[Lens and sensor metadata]
☆ ☆ ☆ ☆ ☆
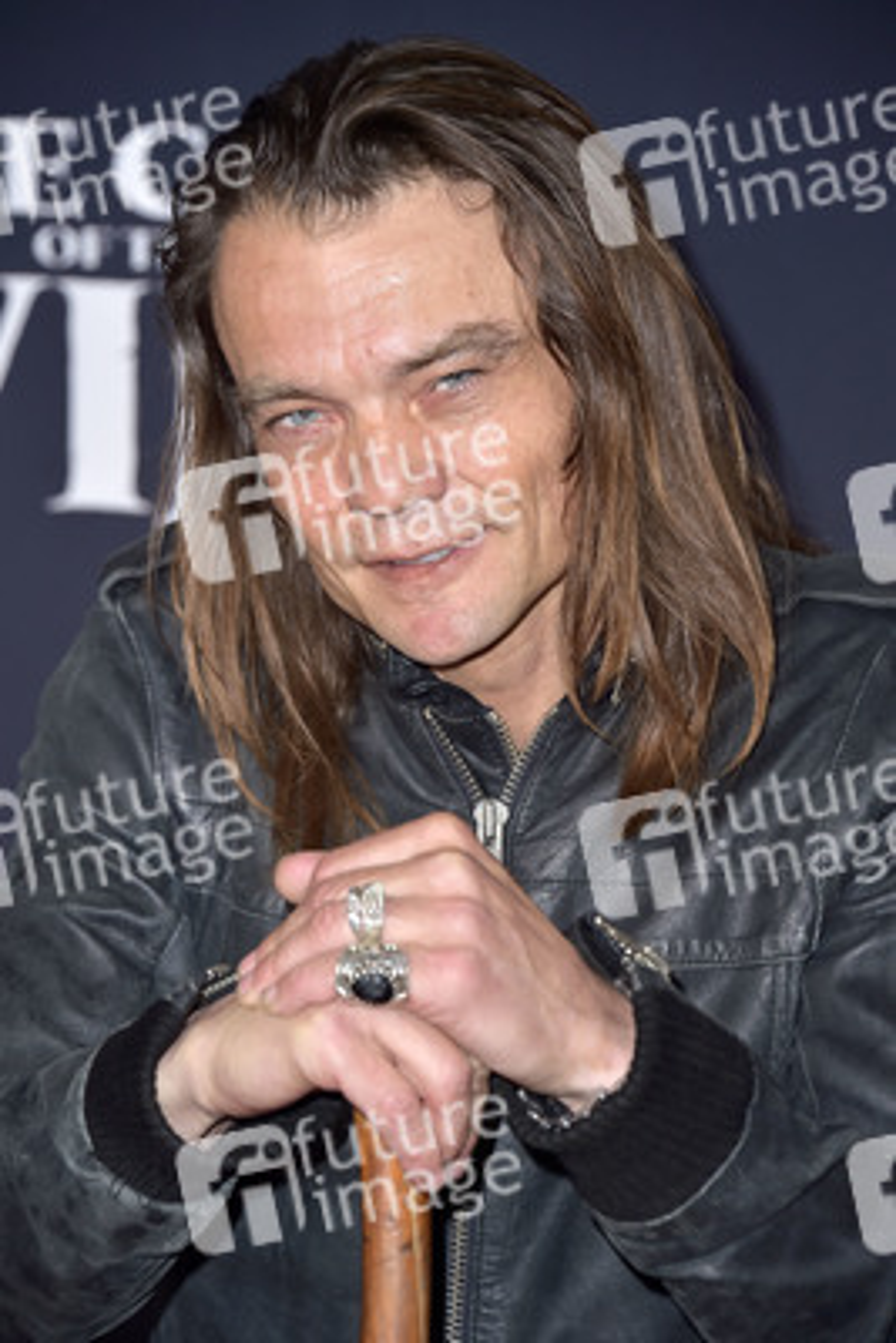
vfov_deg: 12.1
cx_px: 448
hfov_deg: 8.1
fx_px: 6341
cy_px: 672
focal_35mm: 170
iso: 320
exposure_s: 1/250
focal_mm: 170
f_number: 7.1
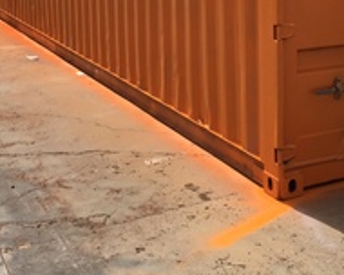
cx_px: 287
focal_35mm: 68
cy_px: -19
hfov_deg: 27.2
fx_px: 692
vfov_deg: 21.5
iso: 32
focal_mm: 4.15
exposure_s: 1/1647
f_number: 2.2
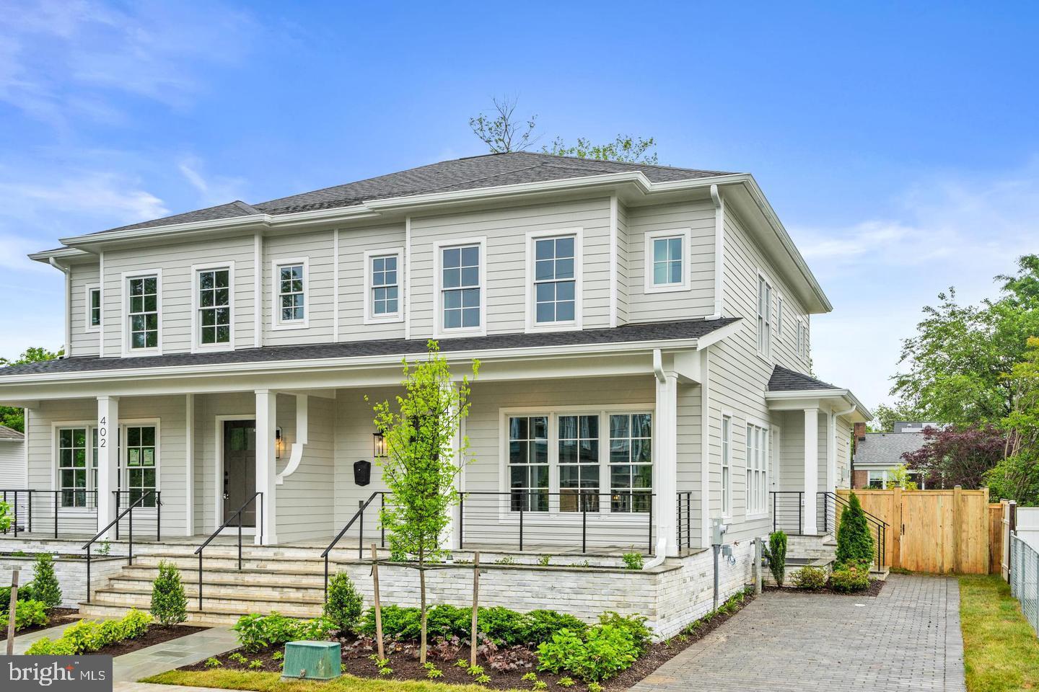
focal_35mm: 35
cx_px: 520
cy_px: 346
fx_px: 1010
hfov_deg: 54.4
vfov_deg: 37.9
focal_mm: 35
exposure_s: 1/80
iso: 200
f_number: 8
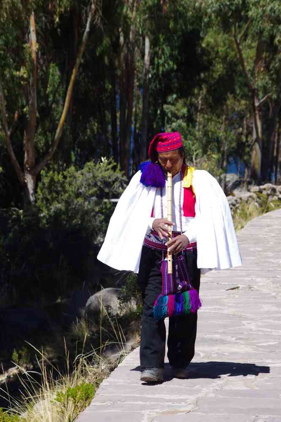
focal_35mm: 162
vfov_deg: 12.7
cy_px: 211
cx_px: 140
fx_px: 1897
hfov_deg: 8.5
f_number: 8
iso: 200
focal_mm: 107.5
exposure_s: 1/160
☆ ☆ ☆ ☆ ☆
#### Exercise:
Each entry should come back exactly as written, with its pictures omitted.

#### Result for this task:
vfov_deg: 12.1
cx_px: 448
hfov_deg: 8.1
fx_px: 6341
cy_px: 672
focal_35mm: 170
iso: 320
exposure_s: 1/250
focal_mm: 170
f_number: 7.1
cx_px: 287
focal_35mm: 68
cy_px: -19
hfov_deg: 27.2
fx_px: 692
vfov_deg: 21.5
iso: 32
focal_mm: 4.15
exposure_s: 1/1647
f_number: 2.2
focal_35mm: 35
cx_px: 520
cy_px: 346
fx_px: 1010
hfov_deg: 54.4
vfov_deg: 37.9
focal_mm: 35
exposure_s: 1/80
iso: 200
f_number: 8
focal_35mm: 162
vfov_deg: 12.7
cy_px: 211
cx_px: 140
fx_px: 1897
hfov_deg: 8.5
f_number: 8
iso: 200
focal_mm: 107.5
exposure_s: 1/160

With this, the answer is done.